Dataset items:
===============
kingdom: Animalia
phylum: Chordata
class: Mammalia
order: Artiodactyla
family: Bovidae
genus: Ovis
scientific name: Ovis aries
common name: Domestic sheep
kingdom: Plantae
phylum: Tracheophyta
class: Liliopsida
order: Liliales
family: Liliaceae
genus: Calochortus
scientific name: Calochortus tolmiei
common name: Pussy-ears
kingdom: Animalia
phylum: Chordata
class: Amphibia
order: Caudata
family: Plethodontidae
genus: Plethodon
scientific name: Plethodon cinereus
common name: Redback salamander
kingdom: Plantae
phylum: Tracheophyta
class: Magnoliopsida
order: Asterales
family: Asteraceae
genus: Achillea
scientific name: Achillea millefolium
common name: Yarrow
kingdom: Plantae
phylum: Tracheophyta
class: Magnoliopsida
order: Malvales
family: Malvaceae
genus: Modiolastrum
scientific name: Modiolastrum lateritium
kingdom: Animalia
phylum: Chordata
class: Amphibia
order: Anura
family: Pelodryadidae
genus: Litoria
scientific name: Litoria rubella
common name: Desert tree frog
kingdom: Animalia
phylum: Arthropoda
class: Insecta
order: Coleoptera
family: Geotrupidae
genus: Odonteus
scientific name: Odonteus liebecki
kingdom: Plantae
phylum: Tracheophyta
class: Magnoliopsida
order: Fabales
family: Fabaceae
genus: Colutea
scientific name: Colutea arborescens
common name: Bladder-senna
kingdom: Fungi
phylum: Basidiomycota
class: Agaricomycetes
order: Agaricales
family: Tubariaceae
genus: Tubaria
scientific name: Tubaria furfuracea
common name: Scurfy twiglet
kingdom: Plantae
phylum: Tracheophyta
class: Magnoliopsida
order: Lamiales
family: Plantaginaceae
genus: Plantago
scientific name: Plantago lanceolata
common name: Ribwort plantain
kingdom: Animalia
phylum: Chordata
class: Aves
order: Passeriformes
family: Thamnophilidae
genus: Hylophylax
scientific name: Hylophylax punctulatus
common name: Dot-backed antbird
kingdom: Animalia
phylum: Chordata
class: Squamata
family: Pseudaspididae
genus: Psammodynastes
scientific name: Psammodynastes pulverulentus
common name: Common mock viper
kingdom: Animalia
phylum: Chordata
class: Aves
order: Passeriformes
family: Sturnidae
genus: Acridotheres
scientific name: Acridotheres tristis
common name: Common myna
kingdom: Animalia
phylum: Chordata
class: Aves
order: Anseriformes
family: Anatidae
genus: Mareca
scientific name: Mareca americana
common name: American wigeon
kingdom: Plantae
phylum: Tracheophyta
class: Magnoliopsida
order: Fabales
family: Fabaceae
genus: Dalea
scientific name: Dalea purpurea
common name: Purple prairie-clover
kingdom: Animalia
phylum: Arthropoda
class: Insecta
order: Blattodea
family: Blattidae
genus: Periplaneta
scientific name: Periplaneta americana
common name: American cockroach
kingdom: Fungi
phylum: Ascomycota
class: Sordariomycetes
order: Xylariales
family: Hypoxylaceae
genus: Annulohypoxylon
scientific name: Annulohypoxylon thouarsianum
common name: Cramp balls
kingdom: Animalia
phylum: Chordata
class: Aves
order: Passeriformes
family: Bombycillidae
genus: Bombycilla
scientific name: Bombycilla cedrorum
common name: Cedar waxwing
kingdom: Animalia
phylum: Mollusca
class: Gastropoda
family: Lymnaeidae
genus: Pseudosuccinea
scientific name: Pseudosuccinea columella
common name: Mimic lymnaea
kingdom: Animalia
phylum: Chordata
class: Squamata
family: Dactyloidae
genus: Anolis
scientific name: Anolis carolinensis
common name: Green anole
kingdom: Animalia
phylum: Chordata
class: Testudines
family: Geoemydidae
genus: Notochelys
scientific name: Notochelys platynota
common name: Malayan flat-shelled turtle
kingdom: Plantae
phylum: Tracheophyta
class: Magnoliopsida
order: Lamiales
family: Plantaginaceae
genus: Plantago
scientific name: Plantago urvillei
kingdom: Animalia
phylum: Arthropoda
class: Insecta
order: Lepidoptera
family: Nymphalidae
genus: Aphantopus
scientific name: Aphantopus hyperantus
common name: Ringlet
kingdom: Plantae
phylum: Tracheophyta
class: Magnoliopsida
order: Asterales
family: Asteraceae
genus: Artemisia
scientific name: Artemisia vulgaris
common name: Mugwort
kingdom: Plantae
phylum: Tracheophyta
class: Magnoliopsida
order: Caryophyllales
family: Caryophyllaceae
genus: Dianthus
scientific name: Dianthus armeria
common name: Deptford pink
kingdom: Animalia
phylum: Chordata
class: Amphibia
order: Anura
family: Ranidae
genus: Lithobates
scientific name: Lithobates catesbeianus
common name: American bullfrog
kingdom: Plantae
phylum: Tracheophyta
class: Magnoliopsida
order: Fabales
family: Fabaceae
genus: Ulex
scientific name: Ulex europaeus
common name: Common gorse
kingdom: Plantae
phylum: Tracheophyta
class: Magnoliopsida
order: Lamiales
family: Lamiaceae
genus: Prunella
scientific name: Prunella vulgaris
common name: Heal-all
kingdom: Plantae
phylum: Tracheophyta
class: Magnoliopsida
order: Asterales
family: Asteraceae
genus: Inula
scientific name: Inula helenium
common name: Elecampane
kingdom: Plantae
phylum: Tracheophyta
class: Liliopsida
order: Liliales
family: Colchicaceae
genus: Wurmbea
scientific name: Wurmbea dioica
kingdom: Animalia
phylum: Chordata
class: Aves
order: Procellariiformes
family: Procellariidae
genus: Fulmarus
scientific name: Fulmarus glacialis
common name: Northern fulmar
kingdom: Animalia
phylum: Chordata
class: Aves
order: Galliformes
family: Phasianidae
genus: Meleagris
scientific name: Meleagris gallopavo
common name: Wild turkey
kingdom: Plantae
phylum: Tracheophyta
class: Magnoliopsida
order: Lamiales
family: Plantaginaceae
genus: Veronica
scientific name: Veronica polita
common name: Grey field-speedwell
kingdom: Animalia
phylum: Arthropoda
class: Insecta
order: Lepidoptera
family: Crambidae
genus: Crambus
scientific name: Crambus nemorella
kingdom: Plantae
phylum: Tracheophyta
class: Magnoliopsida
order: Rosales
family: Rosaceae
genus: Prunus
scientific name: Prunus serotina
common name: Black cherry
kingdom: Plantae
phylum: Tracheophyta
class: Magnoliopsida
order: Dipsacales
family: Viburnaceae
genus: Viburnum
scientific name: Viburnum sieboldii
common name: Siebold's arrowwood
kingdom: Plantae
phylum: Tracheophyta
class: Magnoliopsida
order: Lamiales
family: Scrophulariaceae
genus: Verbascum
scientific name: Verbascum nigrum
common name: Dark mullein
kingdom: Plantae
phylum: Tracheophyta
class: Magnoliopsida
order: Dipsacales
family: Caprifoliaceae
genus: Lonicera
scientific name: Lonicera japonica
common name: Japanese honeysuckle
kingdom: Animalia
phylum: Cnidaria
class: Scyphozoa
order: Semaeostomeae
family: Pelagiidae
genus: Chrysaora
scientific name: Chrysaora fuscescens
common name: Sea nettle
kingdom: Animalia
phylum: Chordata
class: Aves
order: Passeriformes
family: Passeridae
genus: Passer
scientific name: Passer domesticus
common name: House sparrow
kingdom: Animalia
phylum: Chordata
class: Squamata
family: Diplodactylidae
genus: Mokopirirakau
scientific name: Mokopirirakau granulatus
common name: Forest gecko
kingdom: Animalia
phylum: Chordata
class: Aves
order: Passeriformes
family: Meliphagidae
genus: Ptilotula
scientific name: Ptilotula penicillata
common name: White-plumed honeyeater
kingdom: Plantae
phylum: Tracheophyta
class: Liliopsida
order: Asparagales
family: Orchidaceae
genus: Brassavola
===============
Retype the lines exactly, beginning with the line that contains "order: Caudata" and continuing through the line that contains "genus: Modiolastrum", with both of those lines included.

order: Caudata
family: Plethodontidae
genus: Plethodon
scientific name: Plethodon cinereus
common name: Redback salamander
kingdom: Plantae
phylum: Tracheophyta
class: Magnoliopsida
order: Asterales
family: Asteraceae
genus: Achillea
scientific name: Achillea millefolium
common name: Yarrow
kingdom: Plantae
phylum: Tracheophyta
class: Magnoliopsida
order: Malvales
family: Malvaceae
genus: Modiolastrum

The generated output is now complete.